Il Collegio rileva peraltro che la giurisdizione del giudice amministrativo sul profilo sanzionatorio inerente all’accertamento di pratiche commerciali scorrette, a differenza che nella materia antitrust , non si estende al merito, sicché il Tribunale può solo annullare in tutto o in parte l’atto, ma non anche modificare lo stesso relativamente all’entità della sanzione dovuta.

Infatti, mentre l’art. 23 della l. n. 689/1981 (il cui undicesimo comma attribuisce al giudice il potere di modificare l’atto impugnato anche limitatamente all’entità della sanzione dovuta) è applicabile ai procedimenti antitrust in virtù del richiamo contenuto nell’art. 31 l.n. 287/1990, l’art. 27, co. 13, d.lgs. 206/2005, nel devolvere alla giurisdizione esclusiva del giudice amministrativo i ricorsi avverso le decisioni adottate dall’Autorità, stabilisce che per le sanzioni amministrative pecuniarie conseguenti alle violazioni del decreto si osservano, in quanto applicabili, alcune norme della l. n. 689/1981, ma tra queste non indica il citato art. 23.

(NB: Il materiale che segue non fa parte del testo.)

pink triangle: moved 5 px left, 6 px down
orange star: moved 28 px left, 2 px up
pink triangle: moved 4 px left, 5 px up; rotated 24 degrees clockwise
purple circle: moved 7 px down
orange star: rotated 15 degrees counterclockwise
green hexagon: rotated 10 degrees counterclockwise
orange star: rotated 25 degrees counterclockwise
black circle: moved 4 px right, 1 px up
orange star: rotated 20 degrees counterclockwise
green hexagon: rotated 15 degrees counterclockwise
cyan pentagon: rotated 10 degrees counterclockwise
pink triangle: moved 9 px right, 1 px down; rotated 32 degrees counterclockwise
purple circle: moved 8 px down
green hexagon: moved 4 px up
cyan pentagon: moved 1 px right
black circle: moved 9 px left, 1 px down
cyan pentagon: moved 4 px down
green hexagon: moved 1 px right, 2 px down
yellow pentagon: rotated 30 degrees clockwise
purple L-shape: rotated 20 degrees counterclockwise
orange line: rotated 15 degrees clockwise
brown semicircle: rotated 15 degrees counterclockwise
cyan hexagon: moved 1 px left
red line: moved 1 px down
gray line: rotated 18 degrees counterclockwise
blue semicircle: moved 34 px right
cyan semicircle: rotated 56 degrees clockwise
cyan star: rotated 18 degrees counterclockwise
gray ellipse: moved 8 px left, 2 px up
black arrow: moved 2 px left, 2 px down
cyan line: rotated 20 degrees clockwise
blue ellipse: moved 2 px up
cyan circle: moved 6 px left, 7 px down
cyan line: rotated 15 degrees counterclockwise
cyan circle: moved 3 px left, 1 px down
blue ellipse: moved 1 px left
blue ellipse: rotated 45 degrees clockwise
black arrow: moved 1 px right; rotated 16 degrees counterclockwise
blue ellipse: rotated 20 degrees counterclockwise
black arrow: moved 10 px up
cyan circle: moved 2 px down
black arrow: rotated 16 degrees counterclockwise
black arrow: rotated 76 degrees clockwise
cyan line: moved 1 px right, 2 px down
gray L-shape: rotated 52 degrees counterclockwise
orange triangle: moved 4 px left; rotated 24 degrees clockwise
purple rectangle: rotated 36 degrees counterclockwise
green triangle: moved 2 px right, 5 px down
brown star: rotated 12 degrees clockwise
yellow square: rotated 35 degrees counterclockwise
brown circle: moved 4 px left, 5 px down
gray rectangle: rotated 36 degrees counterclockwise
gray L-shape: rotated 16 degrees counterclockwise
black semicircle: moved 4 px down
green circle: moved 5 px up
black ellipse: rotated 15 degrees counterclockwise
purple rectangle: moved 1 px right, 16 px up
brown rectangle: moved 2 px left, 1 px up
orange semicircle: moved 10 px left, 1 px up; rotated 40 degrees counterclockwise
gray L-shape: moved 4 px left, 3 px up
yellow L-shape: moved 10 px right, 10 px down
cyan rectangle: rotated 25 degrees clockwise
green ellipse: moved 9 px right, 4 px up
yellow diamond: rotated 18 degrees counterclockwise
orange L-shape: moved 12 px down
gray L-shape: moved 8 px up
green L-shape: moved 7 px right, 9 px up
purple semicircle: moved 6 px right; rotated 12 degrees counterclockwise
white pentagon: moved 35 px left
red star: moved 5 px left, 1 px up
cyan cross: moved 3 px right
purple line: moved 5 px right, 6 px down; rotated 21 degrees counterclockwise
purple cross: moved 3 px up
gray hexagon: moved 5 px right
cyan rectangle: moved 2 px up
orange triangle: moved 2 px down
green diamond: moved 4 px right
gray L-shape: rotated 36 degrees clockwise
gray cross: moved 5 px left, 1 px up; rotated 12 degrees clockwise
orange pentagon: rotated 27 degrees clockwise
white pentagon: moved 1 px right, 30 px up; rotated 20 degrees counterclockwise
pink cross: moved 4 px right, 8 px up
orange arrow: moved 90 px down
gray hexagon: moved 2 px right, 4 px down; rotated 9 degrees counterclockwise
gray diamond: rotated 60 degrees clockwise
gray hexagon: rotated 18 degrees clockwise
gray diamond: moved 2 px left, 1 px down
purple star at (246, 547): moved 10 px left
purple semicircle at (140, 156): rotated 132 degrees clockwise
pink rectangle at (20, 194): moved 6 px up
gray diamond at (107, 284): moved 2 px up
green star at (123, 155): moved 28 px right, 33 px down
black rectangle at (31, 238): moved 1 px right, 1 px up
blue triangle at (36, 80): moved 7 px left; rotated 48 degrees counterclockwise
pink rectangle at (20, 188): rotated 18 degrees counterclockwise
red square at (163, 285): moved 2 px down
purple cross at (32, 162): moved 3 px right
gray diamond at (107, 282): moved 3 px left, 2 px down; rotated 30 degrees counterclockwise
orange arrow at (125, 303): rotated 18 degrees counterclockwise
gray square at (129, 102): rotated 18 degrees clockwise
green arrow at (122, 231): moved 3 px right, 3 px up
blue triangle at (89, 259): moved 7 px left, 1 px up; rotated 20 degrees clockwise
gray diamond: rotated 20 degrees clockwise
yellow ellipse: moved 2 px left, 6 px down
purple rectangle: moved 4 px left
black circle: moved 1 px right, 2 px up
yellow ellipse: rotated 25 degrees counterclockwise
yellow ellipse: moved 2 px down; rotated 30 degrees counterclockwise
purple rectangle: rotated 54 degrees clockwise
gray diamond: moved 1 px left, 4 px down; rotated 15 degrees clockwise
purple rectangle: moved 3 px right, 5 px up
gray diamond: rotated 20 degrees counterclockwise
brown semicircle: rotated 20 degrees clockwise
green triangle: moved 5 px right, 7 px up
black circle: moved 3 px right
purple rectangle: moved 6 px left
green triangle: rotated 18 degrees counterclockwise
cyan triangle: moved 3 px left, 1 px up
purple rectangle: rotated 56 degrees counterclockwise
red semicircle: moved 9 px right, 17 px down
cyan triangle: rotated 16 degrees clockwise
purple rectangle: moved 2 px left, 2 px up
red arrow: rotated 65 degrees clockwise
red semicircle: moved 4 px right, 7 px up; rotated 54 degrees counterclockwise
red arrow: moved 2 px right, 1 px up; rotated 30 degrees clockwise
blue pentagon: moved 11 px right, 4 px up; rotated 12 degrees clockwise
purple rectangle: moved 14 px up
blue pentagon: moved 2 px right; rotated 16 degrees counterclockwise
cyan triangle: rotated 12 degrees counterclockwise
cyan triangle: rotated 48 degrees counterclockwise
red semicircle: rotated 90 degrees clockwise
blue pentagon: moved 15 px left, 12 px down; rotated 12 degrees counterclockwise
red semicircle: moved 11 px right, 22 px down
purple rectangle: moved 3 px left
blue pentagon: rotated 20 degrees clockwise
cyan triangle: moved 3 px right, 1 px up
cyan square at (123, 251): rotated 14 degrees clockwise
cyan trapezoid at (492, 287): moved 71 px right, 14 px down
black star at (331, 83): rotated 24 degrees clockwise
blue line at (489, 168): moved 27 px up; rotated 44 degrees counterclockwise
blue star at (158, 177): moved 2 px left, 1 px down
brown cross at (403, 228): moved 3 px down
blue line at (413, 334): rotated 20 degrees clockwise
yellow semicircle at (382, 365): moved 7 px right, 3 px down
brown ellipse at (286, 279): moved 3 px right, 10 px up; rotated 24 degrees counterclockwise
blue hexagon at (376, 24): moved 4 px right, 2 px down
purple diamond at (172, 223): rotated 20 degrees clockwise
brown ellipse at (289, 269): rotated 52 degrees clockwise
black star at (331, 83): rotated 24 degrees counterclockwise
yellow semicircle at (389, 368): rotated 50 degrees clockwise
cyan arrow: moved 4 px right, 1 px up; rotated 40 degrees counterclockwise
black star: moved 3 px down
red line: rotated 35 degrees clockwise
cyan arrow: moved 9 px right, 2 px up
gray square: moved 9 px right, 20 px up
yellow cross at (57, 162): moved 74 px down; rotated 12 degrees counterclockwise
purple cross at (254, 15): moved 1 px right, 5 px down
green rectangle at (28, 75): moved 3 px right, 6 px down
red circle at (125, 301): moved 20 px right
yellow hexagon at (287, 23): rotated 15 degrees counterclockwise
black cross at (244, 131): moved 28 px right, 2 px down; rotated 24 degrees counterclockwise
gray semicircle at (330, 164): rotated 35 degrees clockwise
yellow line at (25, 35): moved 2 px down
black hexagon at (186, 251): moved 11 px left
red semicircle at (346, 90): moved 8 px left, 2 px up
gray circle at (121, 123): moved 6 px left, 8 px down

La misura della sanzione da irrogare a Telecom pertanto, dovrà essere rideterminata dalla stessa Autorità, nel suo importo base, in esecuzione della presente sentenza.

4.5. Per completezza, appare opportuno anche esaminare il profilo di doglianza relativo alle “circostanze aggravanti” ravvisate dall’Autorità, e consistenti nella valenza dei “precedenti” in materia di pubblicità ingannevole (essendo la società ricorrente incorsa in numerose infrazioni di tale normativa).

Al riguardo, osserva il Collegio che, secondo il più volte citato art. 11 della l. n. 689 del 1981, la sanzione deve essere rapportata, tra l’altro, alla “personalità” dell’agente, alla cui ricostruzione, per consolidata giurisprudenza, concorrono appunto anche gli illeciti afferenti al settore genericamente interessato dalla violazione ascrittagli (così, ad esempio, Cass., sez. I^, 28 maggio 1990, n. 4970).

L’applicazione di “circostanze aggravanti” si appalesa pertanto corretta, e delle stesse dovrà tenersi debitamente conto nella rideterminazione della sanzione.

5. In definitiva, per quanto appena argomentato, il ricorso deve essere accolto limitatamente alla determinazione della sanzione.

Sussistono quindi giuste ragioni, considerato l’esito complessivo della controversia, per disporre l’integrale compensazione tra le parti delle spese di lite.